The lover or even "falling in love" psychological affair has a different distort.

The common complaint to the companion is: "I feel terribly about this, and I don't wish to hurt you, but, I am not "in love" along with you anymore. "I love a person but I'm not within love. " This frequently indicates:


  • 1 . This individual usually has a need for episode and excitement. Life very easily becomes a soap ie. Emotional juice from the fall-out of emotionally intense human relationships reigns rather than living living from the core of who else one is.



  • 2 . The person "looking for love" is actually searching for the ideal, someone out there, that will project back to him/her which he/she is OK. Absolutely no, more than OK, close to ideal.



  • 3. This person must be adored, or think an additional adores him/her, because there is too little of inner strength and strong identity. The other becomes the world, because I absence a world. Being "in love" is the panacea for the emptiness.
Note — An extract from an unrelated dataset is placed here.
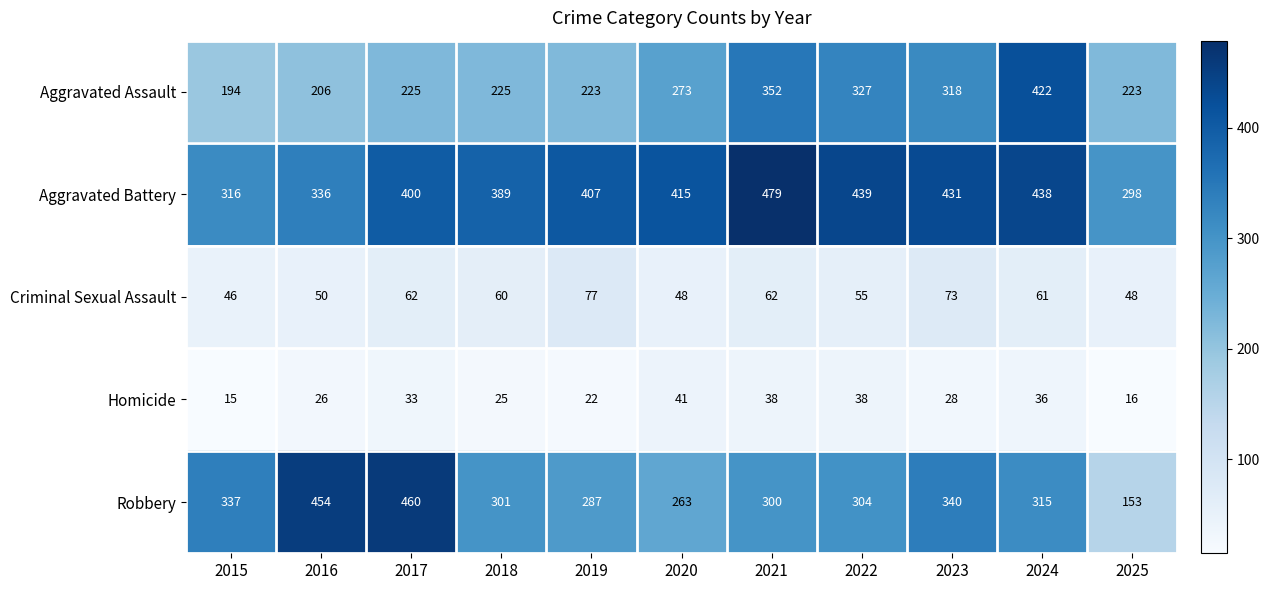

What is the total value across all series at 2015?

908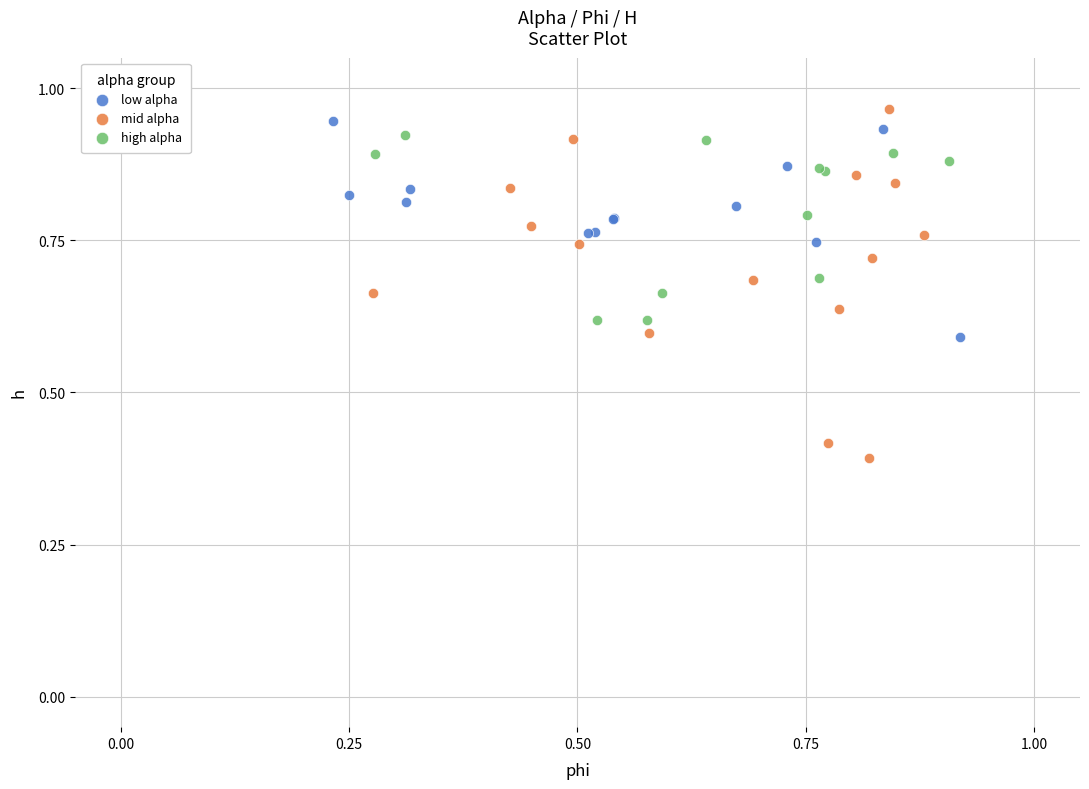

Which series has the largest Y range (max minus min)?

mid alpha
  • 4. This type of event often occurs when there is the "lull" in the marriage relationship. The obligation of raising children, beginning and maintaining a career, having to pay bills, etc . become the center point for the couple. Romance gets a foreign word.


There are lots of many subtle differences within affairs. Emotional affairs are just one kind. Once you start to see and understand right after, a new sense of empowerment overtakes you embark on a far more confident path of quality.